◆ Exercises to complete
• 1. Reproduce word for word the part of the passage on M'Clintock's sledge journey that begins at the words "On the 1st of" and ends after the words "Wales Land route.".
• 2. In the passage on M'Clintock's sledge journey, what did each of the four Boothian Eskimos receive for building the snow hut?

◆ Source document
━━━━━━━━━━━━━━━━

On the 1st of March he reached by sledge the Magnetic Pole and fell in with four of the Boothian Eskimos, who, at the cost of a needle each, built him a snow hut in an hour, in which they all spent the night. "Perhaps," says M'Clintock, "the records of architecture do not furnish another instance of a dwelling-house so cheaply constructed!" Halting at Cape Victoria the Eskimos came up from their village close by with a number of small relics of the lost expedition. Returning to the Fox after a journey of four hundred and twenty statute miles in which the survey of the west coast of Boothia was completed, everything was made ready for three long sledge journeys of two sledges each, the captain taking that for Montreal Island, and giving Hobson the best chance of promotion by sending him round the west coast of King William Land, while Young took the Prince of Wales Land route.

━━━━━━━━━━━━━━━━

◆ Data section
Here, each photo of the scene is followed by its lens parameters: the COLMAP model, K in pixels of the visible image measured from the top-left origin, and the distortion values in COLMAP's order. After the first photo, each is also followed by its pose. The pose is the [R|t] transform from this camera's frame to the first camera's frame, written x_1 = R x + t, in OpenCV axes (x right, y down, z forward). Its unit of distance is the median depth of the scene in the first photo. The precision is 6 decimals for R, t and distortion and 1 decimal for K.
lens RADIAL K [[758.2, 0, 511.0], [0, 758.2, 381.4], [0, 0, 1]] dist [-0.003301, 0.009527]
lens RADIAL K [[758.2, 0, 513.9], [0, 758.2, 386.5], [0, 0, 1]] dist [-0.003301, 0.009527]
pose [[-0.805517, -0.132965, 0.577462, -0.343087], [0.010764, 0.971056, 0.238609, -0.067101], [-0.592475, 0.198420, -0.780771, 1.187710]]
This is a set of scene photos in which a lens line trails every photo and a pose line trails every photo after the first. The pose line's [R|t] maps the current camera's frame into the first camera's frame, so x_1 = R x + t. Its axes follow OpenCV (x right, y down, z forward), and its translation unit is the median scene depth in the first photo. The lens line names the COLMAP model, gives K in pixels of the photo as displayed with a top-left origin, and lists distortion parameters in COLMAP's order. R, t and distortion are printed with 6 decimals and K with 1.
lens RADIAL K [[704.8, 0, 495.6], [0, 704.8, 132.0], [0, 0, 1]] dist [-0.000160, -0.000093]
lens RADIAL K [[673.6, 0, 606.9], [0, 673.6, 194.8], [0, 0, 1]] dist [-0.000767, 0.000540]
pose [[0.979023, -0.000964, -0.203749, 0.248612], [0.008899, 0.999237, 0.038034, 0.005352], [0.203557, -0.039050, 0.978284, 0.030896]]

━━━━━━━━━━━━━━━━

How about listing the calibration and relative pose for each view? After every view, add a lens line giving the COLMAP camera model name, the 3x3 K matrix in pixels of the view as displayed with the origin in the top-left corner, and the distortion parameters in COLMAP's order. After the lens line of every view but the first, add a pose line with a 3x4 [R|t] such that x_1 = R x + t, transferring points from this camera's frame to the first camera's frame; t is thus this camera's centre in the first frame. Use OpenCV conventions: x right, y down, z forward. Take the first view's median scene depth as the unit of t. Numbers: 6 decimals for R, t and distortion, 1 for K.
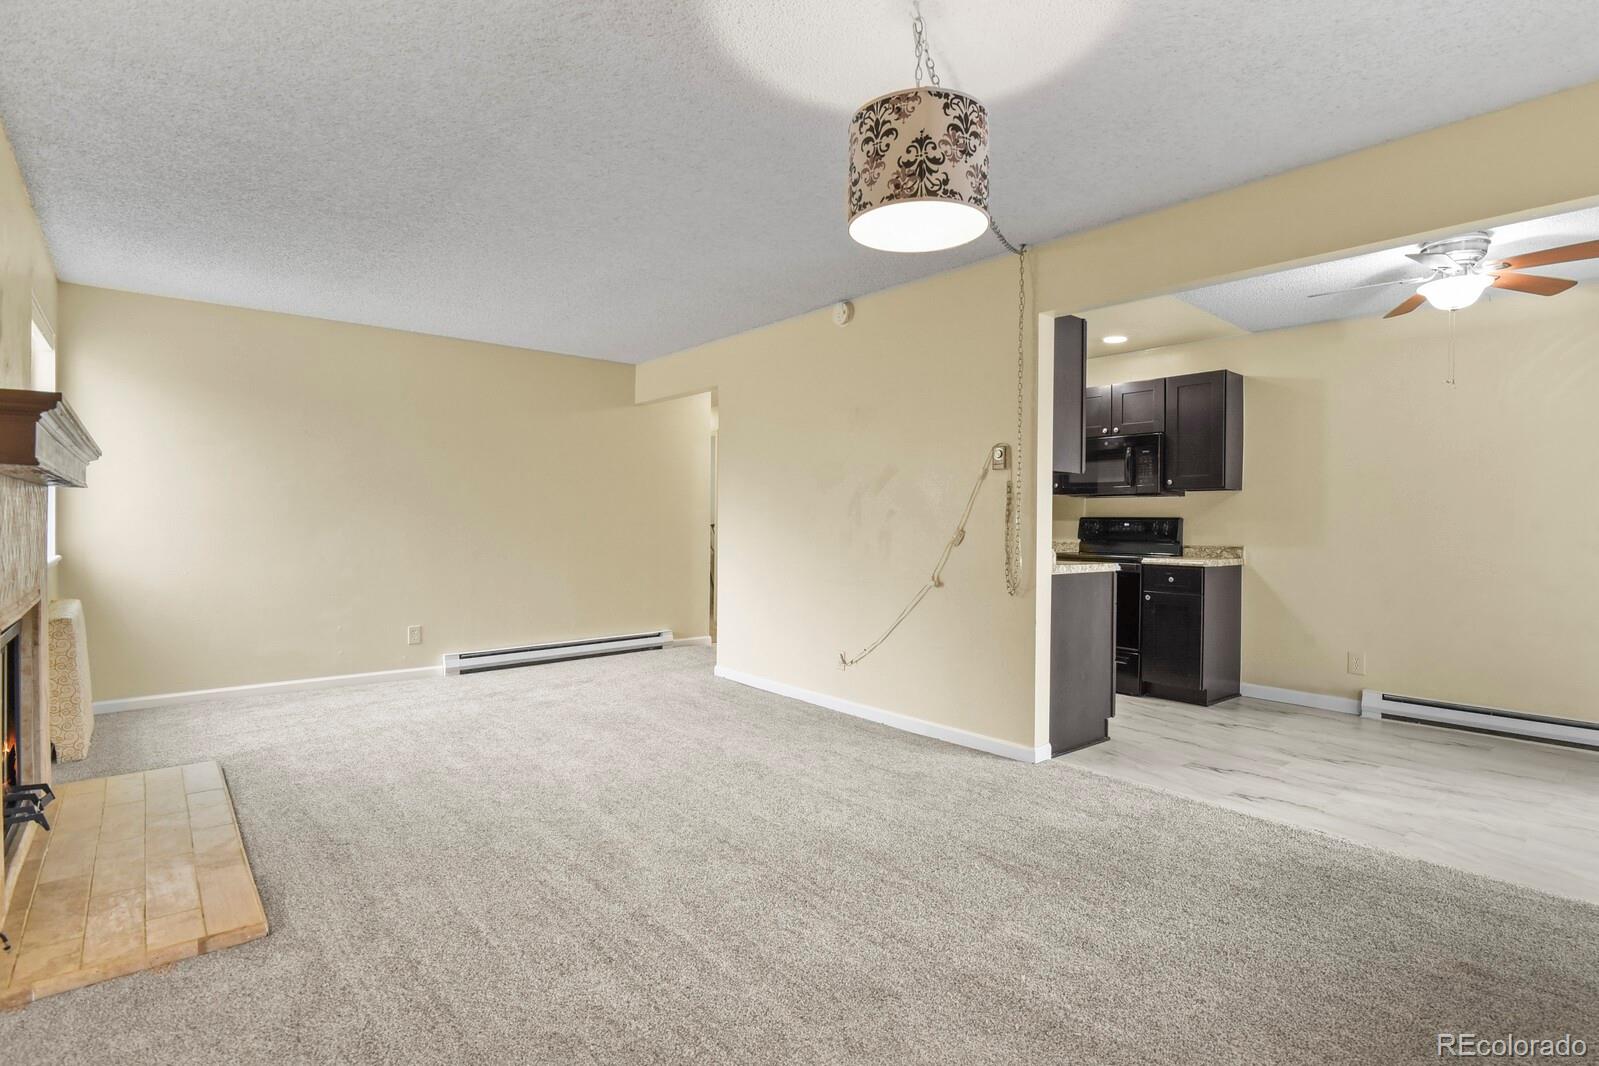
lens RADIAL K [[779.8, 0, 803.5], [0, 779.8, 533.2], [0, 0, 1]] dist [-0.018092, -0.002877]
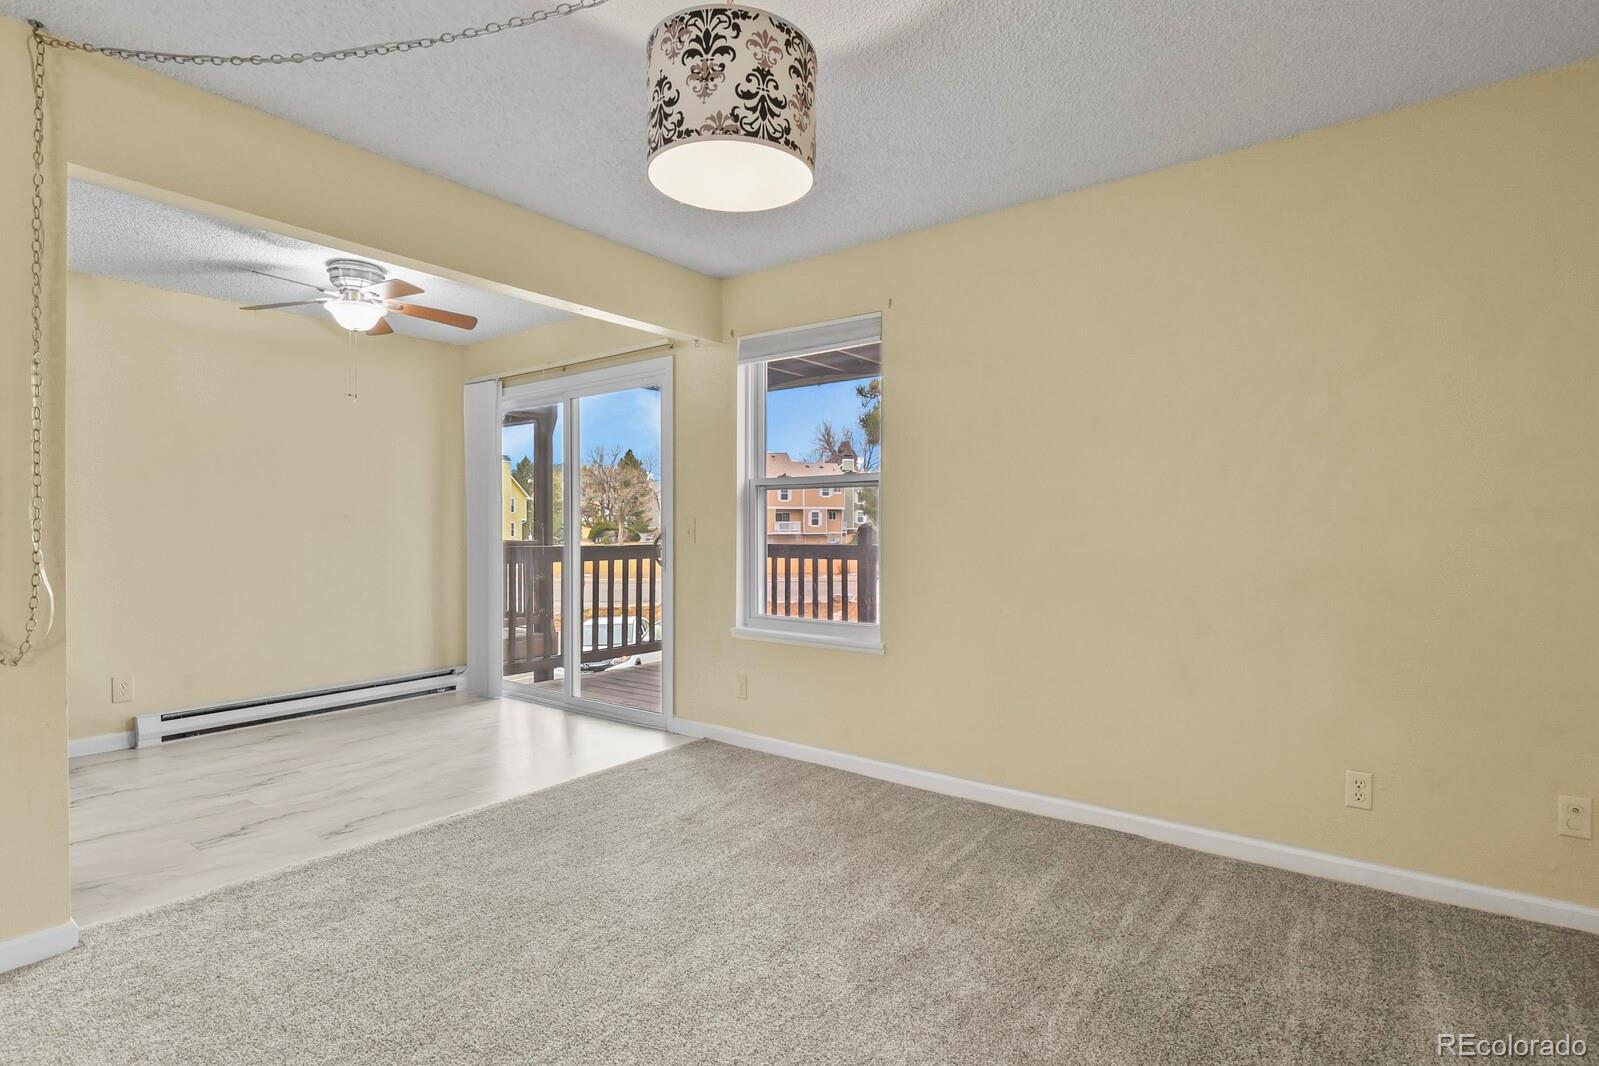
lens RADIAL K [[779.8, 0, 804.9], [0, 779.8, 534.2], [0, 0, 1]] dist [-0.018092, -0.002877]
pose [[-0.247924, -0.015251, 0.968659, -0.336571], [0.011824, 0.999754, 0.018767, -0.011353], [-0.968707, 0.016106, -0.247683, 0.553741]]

━━━━━━━━━━━━━━━━

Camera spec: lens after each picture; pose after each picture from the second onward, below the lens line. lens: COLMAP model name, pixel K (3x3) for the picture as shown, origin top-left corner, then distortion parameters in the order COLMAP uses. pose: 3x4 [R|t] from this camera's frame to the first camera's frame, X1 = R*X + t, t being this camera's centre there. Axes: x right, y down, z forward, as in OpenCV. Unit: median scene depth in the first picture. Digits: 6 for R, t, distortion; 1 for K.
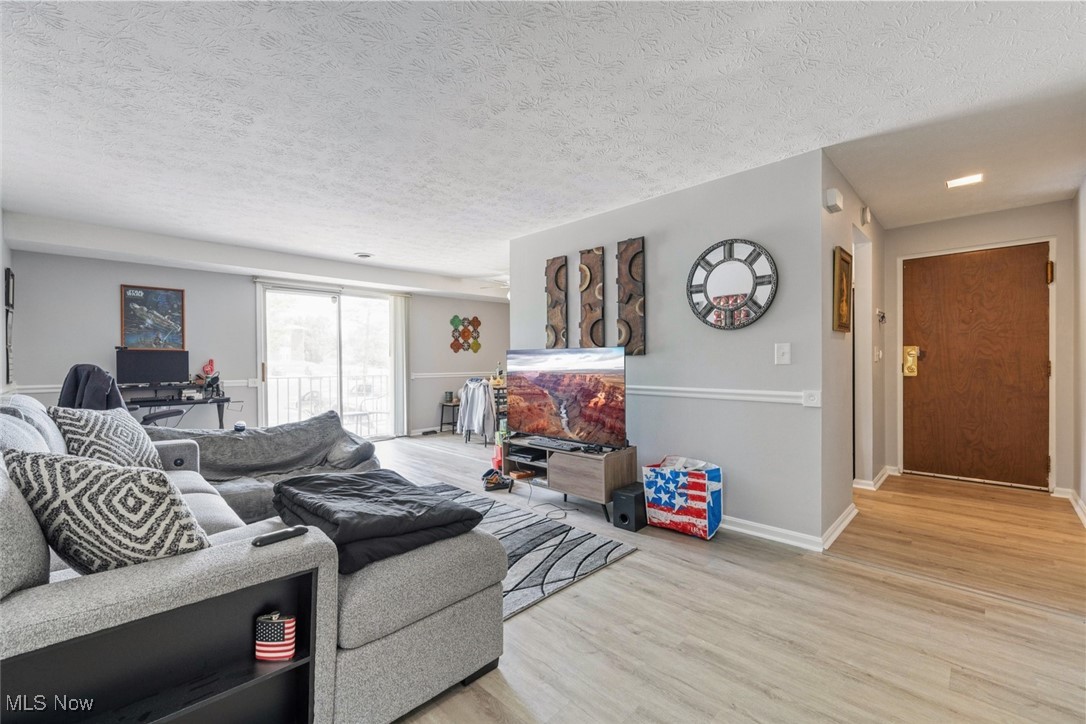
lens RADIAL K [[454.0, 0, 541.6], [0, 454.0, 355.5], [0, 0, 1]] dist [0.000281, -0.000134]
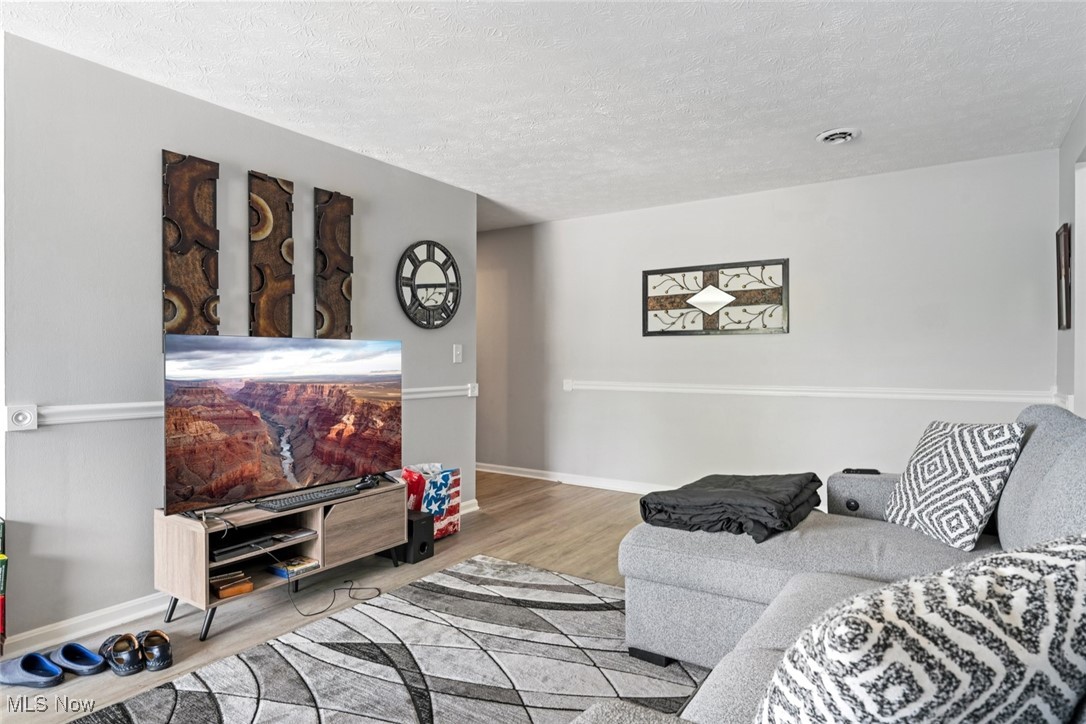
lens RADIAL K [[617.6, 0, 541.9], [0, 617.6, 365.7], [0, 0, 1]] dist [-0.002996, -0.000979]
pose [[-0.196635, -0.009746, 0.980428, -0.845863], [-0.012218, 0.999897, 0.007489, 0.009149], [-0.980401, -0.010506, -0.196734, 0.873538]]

━━━━━━━━━━━━━━━━

◆ Results in order
• 1.
On the 1st of March he reached by sledge the Magnetic Pole and fell in with four of the Boothian Eskimos, who, at the cost of a needle each, built him a snow hut in an hour, in which they all spent the night. "Perhaps," says M'Clintock, "the records of architecture do not furnish another instance of a dwelling-house so cheaply constructed!" Halting at Cape Victoria the Eskimos came up from their village close by with a number of small relics of the lost expedition. Returning to the Fox after a journey of four hundred and twenty statute miles in which the survey of the west coast of Boothia was completed, everything was made ready for three long sledge journeys of two sledges each, the captain taking that for Montreal Island, and giving Hobson the best chance of promotion by sending him round the west coast of King William Land, while Young took the Prince of Wales Land route.

• 2. A needle each.